An AI assistant that answers questions using your forum’s knowledge base. It references actual forum discussions in its responses.

Frequently Asked Questions

Can I switch between Local and Cloud mode?

Yes. You can switch storage modes at any time in the settings. After switching, you’ll need to re-index your content in the new mode. Your original forum data is never affected — only the search index changes.

If both modes use the cloud API to generate embeddings, why is cloud mode better?

The embedding generation is the same quality in both modes. The difference is in storage and search. Cloud mode stores vectors in a purpose-built search index using k-NN algorithms that find the best matches instantly across your entire content. Local mode stores vectors in your MySQL database and searches them sequentially using PHP, which is slower, uses your server’s CPU, and may miss the best matches on large forums.

Does indexing affect my forum’s performance?

No. Indexing runs in the background and processes content in small batches. Your forum remains fully usable during indexing.
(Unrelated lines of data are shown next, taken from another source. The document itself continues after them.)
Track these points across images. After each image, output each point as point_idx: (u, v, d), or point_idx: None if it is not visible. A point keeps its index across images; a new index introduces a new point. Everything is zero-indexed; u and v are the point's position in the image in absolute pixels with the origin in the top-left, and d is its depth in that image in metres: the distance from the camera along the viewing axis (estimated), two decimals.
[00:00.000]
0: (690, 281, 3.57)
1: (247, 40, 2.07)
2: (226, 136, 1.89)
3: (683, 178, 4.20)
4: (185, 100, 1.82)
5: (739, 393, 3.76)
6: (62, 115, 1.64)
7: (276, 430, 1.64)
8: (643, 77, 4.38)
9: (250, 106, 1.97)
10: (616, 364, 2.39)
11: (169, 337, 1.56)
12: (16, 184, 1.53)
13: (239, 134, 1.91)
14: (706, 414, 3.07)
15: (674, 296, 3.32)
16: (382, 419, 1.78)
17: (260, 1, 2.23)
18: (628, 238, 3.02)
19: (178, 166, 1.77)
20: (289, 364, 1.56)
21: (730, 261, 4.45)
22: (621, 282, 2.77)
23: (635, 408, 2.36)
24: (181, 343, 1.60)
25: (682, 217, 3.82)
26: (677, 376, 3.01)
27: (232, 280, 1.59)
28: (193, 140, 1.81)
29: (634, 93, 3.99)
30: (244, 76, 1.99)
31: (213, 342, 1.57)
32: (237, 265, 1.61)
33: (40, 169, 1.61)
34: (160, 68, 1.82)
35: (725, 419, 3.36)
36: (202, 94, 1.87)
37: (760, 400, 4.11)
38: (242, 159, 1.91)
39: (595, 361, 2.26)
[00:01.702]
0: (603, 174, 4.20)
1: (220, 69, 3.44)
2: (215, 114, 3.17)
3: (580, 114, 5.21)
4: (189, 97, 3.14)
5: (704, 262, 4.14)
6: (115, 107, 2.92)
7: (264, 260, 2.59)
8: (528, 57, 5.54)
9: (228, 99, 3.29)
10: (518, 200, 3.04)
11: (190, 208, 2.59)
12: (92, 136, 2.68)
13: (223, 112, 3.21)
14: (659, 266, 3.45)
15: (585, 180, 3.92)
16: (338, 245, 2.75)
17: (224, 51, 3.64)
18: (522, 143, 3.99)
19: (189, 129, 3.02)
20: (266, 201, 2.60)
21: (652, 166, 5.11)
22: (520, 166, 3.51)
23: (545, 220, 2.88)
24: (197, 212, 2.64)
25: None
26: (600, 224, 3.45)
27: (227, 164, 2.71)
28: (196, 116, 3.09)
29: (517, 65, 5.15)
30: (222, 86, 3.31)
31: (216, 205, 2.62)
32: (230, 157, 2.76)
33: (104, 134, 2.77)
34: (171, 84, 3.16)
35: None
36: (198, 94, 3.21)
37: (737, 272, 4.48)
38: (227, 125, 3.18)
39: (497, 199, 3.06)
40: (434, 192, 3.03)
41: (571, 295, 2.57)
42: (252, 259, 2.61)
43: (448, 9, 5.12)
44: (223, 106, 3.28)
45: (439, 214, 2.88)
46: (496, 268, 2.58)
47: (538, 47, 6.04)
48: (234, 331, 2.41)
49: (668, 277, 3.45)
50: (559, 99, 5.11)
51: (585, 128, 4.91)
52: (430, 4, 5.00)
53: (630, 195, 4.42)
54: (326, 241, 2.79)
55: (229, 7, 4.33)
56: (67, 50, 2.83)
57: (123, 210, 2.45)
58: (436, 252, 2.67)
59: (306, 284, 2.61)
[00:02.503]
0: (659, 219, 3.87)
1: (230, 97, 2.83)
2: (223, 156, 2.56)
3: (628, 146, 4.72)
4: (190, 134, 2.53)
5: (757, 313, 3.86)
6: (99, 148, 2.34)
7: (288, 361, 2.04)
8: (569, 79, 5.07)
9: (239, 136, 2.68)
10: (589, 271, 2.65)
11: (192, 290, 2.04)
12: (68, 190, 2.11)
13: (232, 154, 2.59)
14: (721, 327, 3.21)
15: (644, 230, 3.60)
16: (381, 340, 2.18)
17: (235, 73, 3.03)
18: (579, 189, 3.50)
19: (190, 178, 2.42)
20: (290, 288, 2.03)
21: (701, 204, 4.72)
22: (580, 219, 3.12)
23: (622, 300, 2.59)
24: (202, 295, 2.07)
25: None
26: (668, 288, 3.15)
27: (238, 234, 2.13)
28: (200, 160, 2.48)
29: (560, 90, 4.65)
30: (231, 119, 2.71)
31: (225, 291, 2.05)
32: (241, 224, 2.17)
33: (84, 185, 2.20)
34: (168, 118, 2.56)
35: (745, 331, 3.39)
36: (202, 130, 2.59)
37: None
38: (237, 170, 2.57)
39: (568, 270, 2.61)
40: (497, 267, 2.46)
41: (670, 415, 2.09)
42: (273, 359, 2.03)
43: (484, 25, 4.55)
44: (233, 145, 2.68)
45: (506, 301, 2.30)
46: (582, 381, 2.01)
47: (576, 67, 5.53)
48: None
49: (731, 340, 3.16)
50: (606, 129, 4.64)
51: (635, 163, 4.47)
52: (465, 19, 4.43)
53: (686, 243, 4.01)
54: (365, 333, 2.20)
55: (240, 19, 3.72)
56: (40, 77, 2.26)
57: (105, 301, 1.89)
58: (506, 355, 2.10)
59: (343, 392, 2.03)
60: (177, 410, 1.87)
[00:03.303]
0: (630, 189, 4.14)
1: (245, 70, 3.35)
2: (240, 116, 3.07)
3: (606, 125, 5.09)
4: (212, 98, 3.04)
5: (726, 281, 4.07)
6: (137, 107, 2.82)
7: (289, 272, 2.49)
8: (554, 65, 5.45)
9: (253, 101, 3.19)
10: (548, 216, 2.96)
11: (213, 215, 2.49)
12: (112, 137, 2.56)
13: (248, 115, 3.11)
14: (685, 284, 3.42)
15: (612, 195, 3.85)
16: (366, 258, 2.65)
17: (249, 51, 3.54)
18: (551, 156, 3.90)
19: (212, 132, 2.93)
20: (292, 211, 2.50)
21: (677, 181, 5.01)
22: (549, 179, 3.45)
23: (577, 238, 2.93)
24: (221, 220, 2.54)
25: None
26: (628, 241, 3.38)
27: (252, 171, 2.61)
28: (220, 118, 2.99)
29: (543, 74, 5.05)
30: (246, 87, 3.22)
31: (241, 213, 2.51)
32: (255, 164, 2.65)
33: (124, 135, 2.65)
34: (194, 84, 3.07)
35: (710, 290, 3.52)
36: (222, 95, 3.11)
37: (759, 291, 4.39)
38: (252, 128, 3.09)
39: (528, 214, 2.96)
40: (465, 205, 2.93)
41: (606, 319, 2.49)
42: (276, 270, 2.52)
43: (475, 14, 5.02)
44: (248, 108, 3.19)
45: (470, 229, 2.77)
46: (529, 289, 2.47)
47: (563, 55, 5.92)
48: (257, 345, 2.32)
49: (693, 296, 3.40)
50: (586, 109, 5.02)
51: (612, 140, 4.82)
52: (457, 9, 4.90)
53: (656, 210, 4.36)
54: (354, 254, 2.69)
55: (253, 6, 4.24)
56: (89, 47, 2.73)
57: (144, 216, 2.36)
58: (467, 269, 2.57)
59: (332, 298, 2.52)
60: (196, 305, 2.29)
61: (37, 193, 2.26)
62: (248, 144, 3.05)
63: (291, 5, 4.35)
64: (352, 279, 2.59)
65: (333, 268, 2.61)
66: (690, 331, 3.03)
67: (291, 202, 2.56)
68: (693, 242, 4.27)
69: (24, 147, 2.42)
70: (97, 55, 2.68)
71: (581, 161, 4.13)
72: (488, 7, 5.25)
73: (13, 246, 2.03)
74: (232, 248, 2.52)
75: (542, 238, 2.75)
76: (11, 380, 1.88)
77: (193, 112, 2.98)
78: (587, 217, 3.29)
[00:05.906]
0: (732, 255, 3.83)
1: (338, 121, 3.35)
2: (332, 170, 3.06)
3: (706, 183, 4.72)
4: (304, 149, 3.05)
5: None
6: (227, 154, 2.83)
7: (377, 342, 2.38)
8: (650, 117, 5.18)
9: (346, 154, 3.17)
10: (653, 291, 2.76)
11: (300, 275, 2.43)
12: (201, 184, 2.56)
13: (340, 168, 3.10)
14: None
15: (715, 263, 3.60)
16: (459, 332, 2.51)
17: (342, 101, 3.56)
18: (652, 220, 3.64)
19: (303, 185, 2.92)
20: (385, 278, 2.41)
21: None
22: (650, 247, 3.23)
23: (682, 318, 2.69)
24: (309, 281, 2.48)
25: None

In Cloud mode, the heavy processing happens on external infrastructure, so there’s virtually no impact on your hosting.

How much database space does Local mode use?

Approximately 3–4 MB per 1,000 indexed topics. For a forum with 10,000 topics, that’s about 30–40 MB. For 100,000 topics, that’s 300–400 MB. For very large forums (500,000+ topics), this can reach several gigabytes. Cloud mode uses zero database space.

Does indexing use credits?

Yes, indexing consumes credits from your plan. The base cost is 1 credit per topic (including all its replies). Re-indexing unchanged content does not consume additional credits — only new or modified content uses credits.

What happens if I delete a topic?

When you delete a topic from your forum and run indexing, its vectors are automatically removed from the index. In Cloud mode, this happens during the next sync. No manual cleanup is needed.

Is my data secure in Cloud mode?

Yes. Your forum content is stored in an isolated, encrypted environment. Each forum has its own dedicated index — your data is completely separated from other forums. All data transmission uses encryption in transit (TLS).

Can I index only specific forums or topics?

Yes. The indexing interface lets you filter by forum, date range, topic tags, or even specific topic URLs. This is especially useful for large forums where you want to index content gradually.

Why do local search scores look different from cloud search scores?

Local search produces lower similarity scores (typically 5–25%) while cloud search produces higher scores (30–90%). This is due to different search algorithms, not different embedding quality. The system automatically adjusts score thresholds for each mode, so result quality is consistent at small scale. At large scale, cloud mode produces more accurate rankings.

I have millions of posts. Should I use Cloud mode?

Absolutely. Cloud mode is designed to handle forums of any size with consistent sub-second search performance. A forum with 10 million posts will get the same fast search results as a forum with 10,000 posts. Local mode at that scale would require gigabytes of database storage and searches would take several seconds per query.